Hallo zusammen,
gestern abend war es Zeit für das Deep-Sky-First Light mit dem Doppelzehner (zum Teleskop selbst siehe hier) - bei solchen Wetteraussichten gibt es auch unter der Woche keine Ausrede! Der Abend war dann zwar eher kurz, aber hat sich gelohnt... der kurze Beobachtungsbericht lautet einfach: phänomenal, gigantisch, bombastisch, unglaublich - ich bin immer noch ganz begeistert...
Ich machte mich um 21 Uhr auf zu meinem Beobachtungsplatz auf der Alb auf 550 m Höhe - das erste Mal mit neuer Ausrüstung draußen ist immer spannend: hab ich alle Utensilien dabei, funktioniert alles? Die Sorgen waren aber unbegründet, der Aufbau im Dunkeln ohne Schwierigkeiten und erfreulicherweise kann auch eine Autofahrt der Justage des Teleskops nichts anhaben - außer Feinkorrektur an den Umlenkspiegeln war keine Justage erforderlich. Schütteltest bestanden!
Dann also der Test an Deep Sky: als erstes Objekt hatte ich mir den Lagunennebel rausgesucht. Das ArgoNavis funktioniert tadellos und ist eine große Hilfe - einen Sucher für Rückwärtsbeobachtung müsste man erst mal konstruieren, und obwohl es reichen würde, ein Auge aufs Übersichtsokular umzustöpseln, ist es mir doch recht, wenn ich nicht das nicht machen muss. Zumal im Vergleich zu früher mit jetzt einem Spiegel mehr im Strahlengang plötzlich alles seitenverkehrt ist, das Starhopping geht nicht mehr wie gewohnt.

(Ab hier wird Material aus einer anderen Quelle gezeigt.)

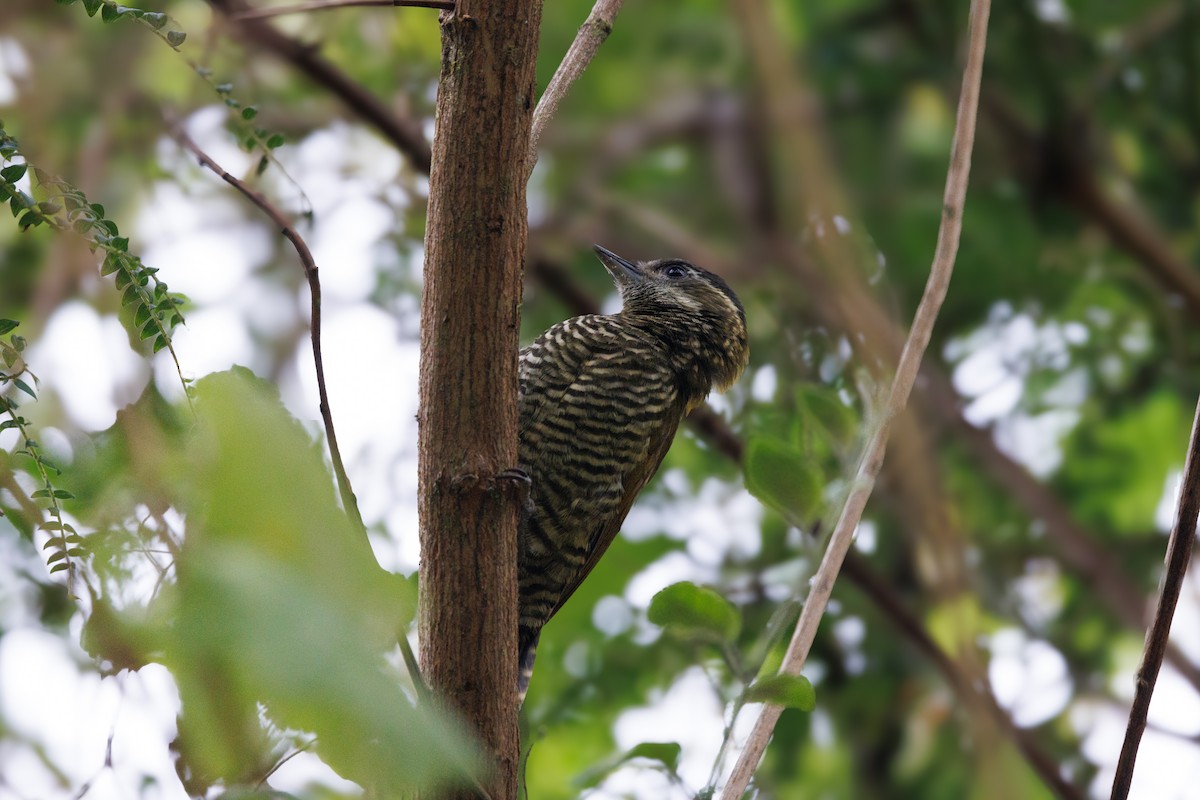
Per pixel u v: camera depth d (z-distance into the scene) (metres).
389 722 1.86
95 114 11.33
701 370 9.81
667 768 5.02
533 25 4.88
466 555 4.79
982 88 13.52
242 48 10.81
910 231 13.03
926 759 11.72
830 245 9.47
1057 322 13.21
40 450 3.01
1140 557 12.82
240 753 2.02
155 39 11.11
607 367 9.27
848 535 5.31
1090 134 13.65
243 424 1.87
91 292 6.04
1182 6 13.68
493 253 4.85
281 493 1.85
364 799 2.12
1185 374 13.22
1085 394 13.27
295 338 11.55
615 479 9.23
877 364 8.12
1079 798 9.79
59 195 3.95
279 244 11.87
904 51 13.47
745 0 11.28
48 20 11.50
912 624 10.41
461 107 4.84
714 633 5.00
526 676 8.91
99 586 2.26
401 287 11.80
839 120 13.38
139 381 3.41
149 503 2.22
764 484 5.46
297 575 1.81
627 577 11.96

Der Lagunennebel steht gleich im Gesichtsfeld und knallt mit den OIII-Filtern richtig rein - sofort sehr auffällig sind die Dunkelstrukturen, die sich sich westlich des Sternhaufens drüberziehen. Überhaupt ist das die Erfahrung des Abends: mit zwei Augen werden bei den Nebeln die dunkleren Stellen sehr plastisch und sofort greifbar - kein mühsames Rumsuchen und Festhalten wie mit einem Auge. Dafür ist mit indirektem beidäugigem Sehen auch nicht mehr so viel extra drin.
Ich stochere mit H-Beta-Filtern noch ein bisschen östlich des Lagunennebels rum, aber da fehlt mir die Geduld, um die Nebelchen rauszuarbeiten. Als zweites weiter zum Schwanennebel - auch hier die Dunkelwolke in der Halsbeuge sehr auffällig und plastisch, die "Heckwelle" wird als großer geschwungener Bogen sichtbar.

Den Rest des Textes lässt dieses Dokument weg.